Десять лет болезни были ужасны не потому, что Успенский лишился рассудка. Трагедия в том, что он вполне воспринимал действительность, не утратил память. Он осознавал происходящее, разговаривал с родными и знакомыми. И при этом — десятилетнее бессилие добавить хоть что-то к уже сказанному. Успенский закрывает руками лицо и шепчет-шепчет что-то.

Это его обычное состояние все эти годы — он словно вымаливает новые слова.
"Пропал я, погиб, совсем погиб" — слышат иногда окружающие.

Г.И.Успенский горько осознавал утрату слова и поэтому собственную беспомощность и неспособность выполнять долг.

Во время одной из прогулок со своим врачом Синани Успенский стал свидетелем обычного крестьянского невежества и бесчувствия. Доктора позвали к шестилетнему крестьянскому мальчику, который повредил спину, упав со стога сена.

Ребенок лежал больным целый год — в сарае, без особого присмотра, истощенный, в лохмотьях. Это был умирающий маленький скелет без шансов на выздоровление.

Синани с трудом удалось увести писателя. Тот хотел остаться и ухаживать за мальчиком, надеясь на чудо, на свою любовь к умирающему — чтобы любовью компенсировать хоть что-то, что не успел сделать словом.

Утром 27 марта 1902 года петербургский градоначальник генерал Клейгельс, опасаясь беспорядков, направил на Балтийский вокзал полицейский отряд во главе с приставом Пирамидовым, отличившимся по части усмирения бастующих.
Гроб с телом Г.И.Успенского встречала тысячная толпа.

Пристав Пирамидов шел от одной тележки с венками к другой, внимательно читал прощальные надписи и заносил их в записную книжку:
– А, вот тут красная. Отметим! Отлично-с.

Пирамидов — великолепный типаж и фамилия для произведения Успенского, словно вышагнувший оттуда похоронить человека, приложившего так много усилий, чтобы такие типажи оставались только на бумаге.

Пристав Пирамидов стоял в оцеплении и на кладбище, когда гроб молча опускали в яму. Клейгельс запретил надгробные речи. Отдельные предприятия в стране бастовали, их поддерживали питерские студенты.

По заключениям цензуры двадцатилетней давности многие произведения Успенского — это "в самой беззастенчивой форме проповедь социализма вообще, и в частности, пропаганда вражды между имущими и неимущими классами".

Власти опасались, что мысли писателя и воспоминания о нем могут стать призывом к беспорядкам.

Бывает, что слова живут и взывают даже спустя десятилетия. Они опаснее патронов. Наверное, случается, когда тишина — опаснее слов.

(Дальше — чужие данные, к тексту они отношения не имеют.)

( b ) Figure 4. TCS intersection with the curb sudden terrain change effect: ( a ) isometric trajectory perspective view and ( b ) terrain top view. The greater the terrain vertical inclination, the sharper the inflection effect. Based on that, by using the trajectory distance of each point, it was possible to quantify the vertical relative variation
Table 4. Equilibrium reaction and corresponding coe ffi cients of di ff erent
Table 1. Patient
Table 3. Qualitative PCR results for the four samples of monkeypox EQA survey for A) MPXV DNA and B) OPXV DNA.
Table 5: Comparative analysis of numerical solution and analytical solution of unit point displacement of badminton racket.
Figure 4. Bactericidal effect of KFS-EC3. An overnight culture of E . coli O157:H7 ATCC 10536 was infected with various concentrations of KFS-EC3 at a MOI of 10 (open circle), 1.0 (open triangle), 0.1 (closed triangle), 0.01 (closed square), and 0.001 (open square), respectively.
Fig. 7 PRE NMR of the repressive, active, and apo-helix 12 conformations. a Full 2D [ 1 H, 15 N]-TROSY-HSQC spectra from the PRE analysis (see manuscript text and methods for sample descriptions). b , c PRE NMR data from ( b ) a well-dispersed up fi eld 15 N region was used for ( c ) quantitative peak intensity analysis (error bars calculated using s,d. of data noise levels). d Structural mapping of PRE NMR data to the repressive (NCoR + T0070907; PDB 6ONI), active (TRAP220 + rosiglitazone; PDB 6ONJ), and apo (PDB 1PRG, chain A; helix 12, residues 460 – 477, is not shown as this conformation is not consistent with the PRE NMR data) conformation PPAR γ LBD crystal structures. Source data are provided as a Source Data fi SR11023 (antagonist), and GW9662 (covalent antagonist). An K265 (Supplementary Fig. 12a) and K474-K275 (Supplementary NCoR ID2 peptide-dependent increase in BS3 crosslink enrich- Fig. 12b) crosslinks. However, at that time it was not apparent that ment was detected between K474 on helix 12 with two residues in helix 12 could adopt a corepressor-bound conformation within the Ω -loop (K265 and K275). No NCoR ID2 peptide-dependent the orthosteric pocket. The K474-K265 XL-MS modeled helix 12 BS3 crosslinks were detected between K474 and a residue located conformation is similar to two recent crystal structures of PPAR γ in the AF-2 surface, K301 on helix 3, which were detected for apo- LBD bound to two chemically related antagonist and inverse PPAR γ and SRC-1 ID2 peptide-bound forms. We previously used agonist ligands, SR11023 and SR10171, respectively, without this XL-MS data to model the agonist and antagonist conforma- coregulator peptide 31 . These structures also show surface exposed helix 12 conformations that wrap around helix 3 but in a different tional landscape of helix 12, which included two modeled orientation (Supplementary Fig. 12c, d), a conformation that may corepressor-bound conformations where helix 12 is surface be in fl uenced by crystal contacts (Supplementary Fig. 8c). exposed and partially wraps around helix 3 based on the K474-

Увы, еще чаще, когда слова бессмысленны и бесполезны. Из газет: "27 июня 1902 года в лабораторию клиники профессора Бехтерева доставлен для исследования мозг покойного Глеба Ивановича Успенского. Мозг поражает своей необыкновенной величиной".
Последняя стадия деградации слов — когда они поражают своей бессмысленностью и бесполезностью.

"С лихорадочной страстностью среди обломков старого он искал материалов для созидания новой совести, правил для новой жизни или хотя бы для новых исканий этой жизни."
В.Короленко об Успенском

Представьте, что вы — циркуль.

Прежде, чем вы упадете и вас не станет, попробуйте почувствовать невероятное условие равновесия, достигнутое Успенским: установить опорную ногу в зыбучий эпицентр болезней общества, а грифельную ногу закинуть так далеко в будущее, чтобы очерчиваемая окружность вместила всех нас, и нынешних, и прежде живших.
И больше не сходить с места.

Когда многие язвы, о которых рассказал Г.И. Успенский, будут, наконец, исцелены, в том числе по его рецептам, он всё равно останется стоять на своём месте.

Накренившись. Предостережением — в отныне и навсегда выбранной опорной точке, где концентрируется, откуда растет человеческая боль, которая не должна укрываться в одном человеке, уничтожая его. Боль нужно делить на всех.
Увы, фигура Г.И. Успенского стала плохо различима на фоне других наших глыб.
Может быть, он закинул свою грифельную ногу слишком далеко, и в пространство очерченного им мира должно попасть больше горестей, чтобы, как и много лет назад, выбить искру и в свете разгорающегося пламени увидеть кровоточащие язвы.

"Надобно идти туда, где никто ничего так же, как и я, не знает, где кишит нужда в тысячах вещей, идти туда и делать то, что велит жизнь. Что именно должно найти — я не знал, но знал, что именно отсюда только и выйдет смысл моего существования, и смысл моего слова, и смысл, и серьезность жизни вообще.